More than 50 Burmese illegal migrants have suffocated in the back of a lorry taking them to southern Thailand, Thai police say.
The 54 migrants were found dead inside the packed container lorry after dozens more managed to escape from the vehicle and flag down police.
Police said the migrants had suffocated after the ventilation failed.
Thailand acts as a magnet for poor Burmese workers, with thousands risking the often perilous journey there.
Police said that the Burmese workers had crossed by boat to the Thai town of Ranong from Burma's southern tip at Victoria Point - a route often used by illegal immigrants.

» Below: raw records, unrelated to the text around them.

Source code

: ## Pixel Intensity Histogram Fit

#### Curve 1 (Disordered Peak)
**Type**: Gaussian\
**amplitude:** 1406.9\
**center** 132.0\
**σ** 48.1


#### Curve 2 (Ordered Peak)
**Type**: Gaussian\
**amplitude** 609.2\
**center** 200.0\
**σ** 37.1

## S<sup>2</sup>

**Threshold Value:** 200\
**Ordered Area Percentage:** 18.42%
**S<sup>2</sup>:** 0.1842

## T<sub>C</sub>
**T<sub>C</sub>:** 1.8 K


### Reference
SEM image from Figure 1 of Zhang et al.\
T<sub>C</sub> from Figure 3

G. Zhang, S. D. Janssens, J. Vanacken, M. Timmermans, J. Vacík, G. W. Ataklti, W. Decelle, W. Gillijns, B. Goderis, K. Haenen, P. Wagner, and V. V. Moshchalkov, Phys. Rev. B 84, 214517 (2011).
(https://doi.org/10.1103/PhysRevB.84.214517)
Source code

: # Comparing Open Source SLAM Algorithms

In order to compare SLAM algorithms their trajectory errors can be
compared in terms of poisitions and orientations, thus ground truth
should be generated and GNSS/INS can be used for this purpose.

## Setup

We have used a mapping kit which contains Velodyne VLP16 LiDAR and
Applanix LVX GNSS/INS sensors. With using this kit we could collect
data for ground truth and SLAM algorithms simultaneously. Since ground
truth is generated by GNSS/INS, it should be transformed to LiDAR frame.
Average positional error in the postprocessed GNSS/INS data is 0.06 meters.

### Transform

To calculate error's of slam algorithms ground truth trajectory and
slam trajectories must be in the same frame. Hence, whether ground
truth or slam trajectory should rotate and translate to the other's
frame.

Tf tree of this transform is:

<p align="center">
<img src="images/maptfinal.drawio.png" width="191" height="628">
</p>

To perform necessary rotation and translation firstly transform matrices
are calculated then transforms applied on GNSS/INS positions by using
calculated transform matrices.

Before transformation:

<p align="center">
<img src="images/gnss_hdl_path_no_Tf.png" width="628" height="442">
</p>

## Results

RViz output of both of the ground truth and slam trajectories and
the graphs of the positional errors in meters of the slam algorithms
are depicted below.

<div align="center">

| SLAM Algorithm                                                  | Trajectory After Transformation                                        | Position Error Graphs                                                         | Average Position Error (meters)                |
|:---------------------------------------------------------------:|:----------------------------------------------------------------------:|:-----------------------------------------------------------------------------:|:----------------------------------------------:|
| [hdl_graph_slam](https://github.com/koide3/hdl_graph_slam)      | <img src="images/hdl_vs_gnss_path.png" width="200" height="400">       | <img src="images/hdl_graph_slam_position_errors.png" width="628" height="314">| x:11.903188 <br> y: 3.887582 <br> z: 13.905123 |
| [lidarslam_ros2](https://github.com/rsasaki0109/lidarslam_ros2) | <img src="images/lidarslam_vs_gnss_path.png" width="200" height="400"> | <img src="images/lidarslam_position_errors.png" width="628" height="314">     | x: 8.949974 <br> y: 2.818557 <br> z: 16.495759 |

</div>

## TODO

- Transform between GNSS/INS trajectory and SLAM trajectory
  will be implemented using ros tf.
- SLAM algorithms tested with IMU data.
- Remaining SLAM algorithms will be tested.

They had then been packed into an airtight container on a lorry for the journey to the resort island of Phuket, but the ventilation in the container failed, Col Kraithong Chanthongbai said.
EXODUS FROM BURMA
Thailand: 141,000 refugees in camps, about 500,000 registered migrants, up to 1,350,000 unregistered
Bangladesh: 27,000 refugees in camps, 200,000 unregistered
Malaysia: 30,000 refugees, several thousand unregistered
India and China: Tens of thousands of unregistered workers in border states of Mizoram and Yunnan respectively
Sources: UNHCR, NGOs
"The people said they tried to bang on the walls of the container to tell the driver they were dying, but he told them to shut up as police would hear them when they crossed through checkpoints inside Thailand," he told the French news agency AFP.
Police found 54 dead workers - 37 women and 17 men - inside the container, which measured just 6 metres by 2.2 metres.
Twenty-one other workers were taken to hospital suffering from dehydration and lack of oxygen, he said.
Those who did not require hospital treatment were detained by the Thai authorities.
The driver of the lorry fled the scene.
There are thought to be up to two million Burmese workers in Thailand, more than half of whom are in the country illegally.
They fill the low-paid, often dangerous jobs in sectors including textiles, construction and fisheries that Thai workers do not want.
But these jobs offer the migrants salaries that far exceed what they could earn in military-ruled Burma, one of the region's most impoverished nations.